- **EXERCISE AIM**: Recast every line in the rows below as a JSON list of strings, one string per line. Skip blank lines and leave out the pictures.

- **RECORDS PROVIDED**:

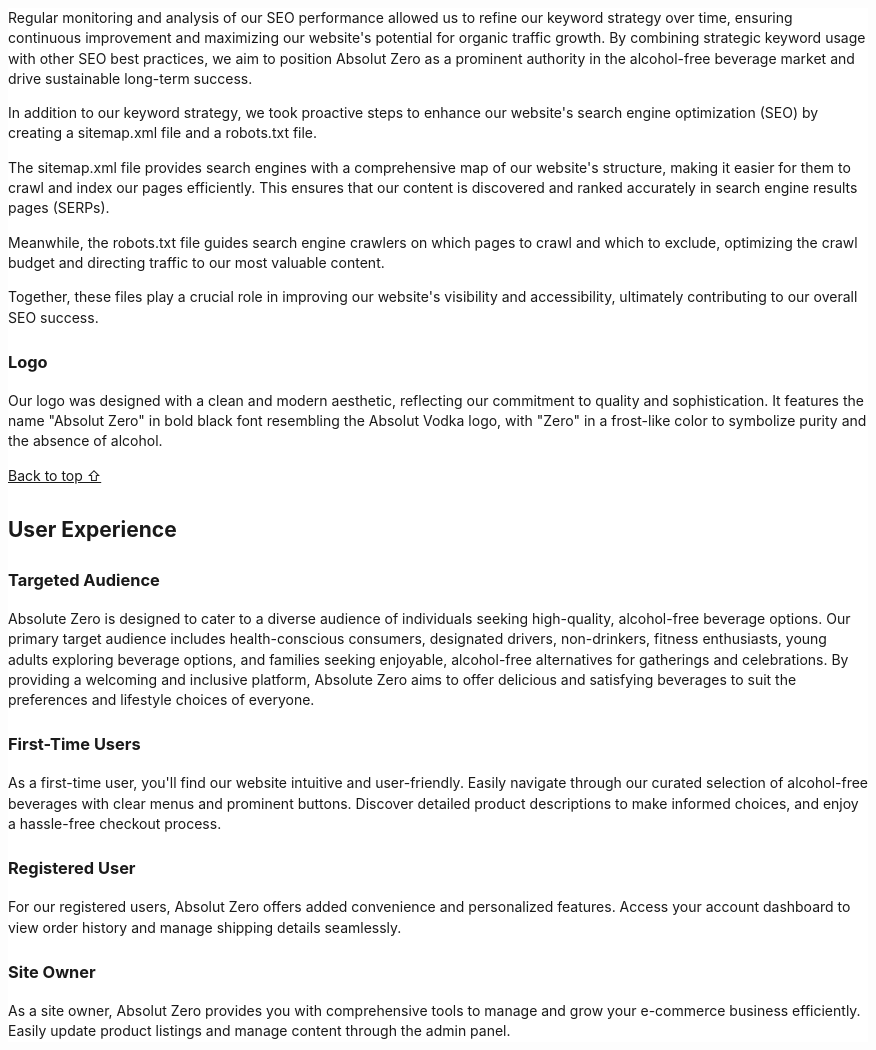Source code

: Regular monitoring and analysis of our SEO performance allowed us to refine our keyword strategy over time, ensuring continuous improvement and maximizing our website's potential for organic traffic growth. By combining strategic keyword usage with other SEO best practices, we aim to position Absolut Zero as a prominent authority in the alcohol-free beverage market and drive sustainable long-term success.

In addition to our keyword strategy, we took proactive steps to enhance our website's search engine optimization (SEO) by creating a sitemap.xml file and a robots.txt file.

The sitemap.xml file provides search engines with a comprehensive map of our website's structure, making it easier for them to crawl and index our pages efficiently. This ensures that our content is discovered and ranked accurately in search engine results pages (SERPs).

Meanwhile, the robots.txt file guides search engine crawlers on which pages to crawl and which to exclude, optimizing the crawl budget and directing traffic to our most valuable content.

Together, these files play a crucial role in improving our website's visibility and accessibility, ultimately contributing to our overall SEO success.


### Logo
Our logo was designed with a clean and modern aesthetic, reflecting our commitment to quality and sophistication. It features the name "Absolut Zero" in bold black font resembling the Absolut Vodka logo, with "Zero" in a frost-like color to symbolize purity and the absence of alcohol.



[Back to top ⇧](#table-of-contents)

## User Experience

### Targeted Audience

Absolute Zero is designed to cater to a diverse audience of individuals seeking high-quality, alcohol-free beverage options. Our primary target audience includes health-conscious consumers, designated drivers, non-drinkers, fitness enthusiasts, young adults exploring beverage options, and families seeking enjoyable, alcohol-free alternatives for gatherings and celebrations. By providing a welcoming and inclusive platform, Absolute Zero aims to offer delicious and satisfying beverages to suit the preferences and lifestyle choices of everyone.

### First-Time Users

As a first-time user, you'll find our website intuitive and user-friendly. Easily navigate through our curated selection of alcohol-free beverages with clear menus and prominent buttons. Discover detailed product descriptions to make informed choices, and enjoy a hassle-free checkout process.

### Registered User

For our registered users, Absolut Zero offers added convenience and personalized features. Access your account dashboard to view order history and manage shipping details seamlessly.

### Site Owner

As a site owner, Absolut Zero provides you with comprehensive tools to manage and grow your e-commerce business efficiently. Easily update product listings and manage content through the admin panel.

- **EXERCISE RESPONSE**:
[
  "Source code",
  ": Regular monitoring and analysis of our SEO performance allowed us to refine our keyword strategy over time, ensuring continuous improvement and maximizing our website's potential for organic traffic growth. By combining strategic keyword usage with other SEO best practices, we aim to position Absolut Zero as a prominent authority in the alcohol-free beverage market and drive sustainable long-term success.",
  "In addition to our keyword strategy, we took proactive steps to enhance our website's search engine optimization (SEO) by creating a sitemap.xml file and a robots.txt file.",
  "The sitemap.xml file provides search engines with a comprehensive map of our website's structure, making it easier for them to crawl and index our pages efficiently. This ensures that our content is discovered and ranked accurately in search engine results pages (SERPs).",
  "Meanwhile, the robots.txt file guides search engine crawlers on which pages to crawl and which to exclude, optimizing the crawl budget and directing traffic to our most valuable content.",
  "Together, these files play a crucial role in improving our website's visibility and accessibility, ultimately contributing to our overall SEO success.",
  "### Logo",
  "Our logo was designed with a clean and modern aesthetic, reflecting our commitment to quality and sophistication. It features the name \"Absolut Zero\" in bold black font resembling the Absolut Vodka logo, with \"Zero\" in a frost-like color to symbolize purity and the absence of alcohol.",
  "[Back to top ⇧](#table-of-contents)",
  "## User Experience",
  "### Targeted Audience",
  "Absolute Zero is designed to cater to a diverse audience of individuals seeking high-quality, alcohol-free beverage options. Our primary target audience includes health-conscious consumers, designated drivers, non-drinkers, fitness enthusiasts, young adults exploring beverage options, and families seeking enjoyable, alcohol-free alternatives for gatherings and celebrations. By providing a welcoming and inclusive platform, Absolute Zero aims to offer delicious and satisfying beverages to suit the preferences and lifestyle choices of everyone.",
  "### First-Time Users",
  "As a first-time user, you'll find our website intuitive and user-friendly. Easily navigate through our curated selection of alcohol-free beverages with clear menus and prominent buttons. Discover detailed product descriptions to make informed choices, and enjoy a hassle-free checkout process.",
  "### Registered User",
  "For our registered users, Absolut Zero offers added convenience and personalized features. Access your account dashboard to view order history and manage shipping details seamlessly.",
  "### Site Owner",
  "As a site owner, Absolut Zero provides you with comprehensive tools to manage and grow your e-commerce business efficiently. Easily update product listings and manage content through the admin panel."
]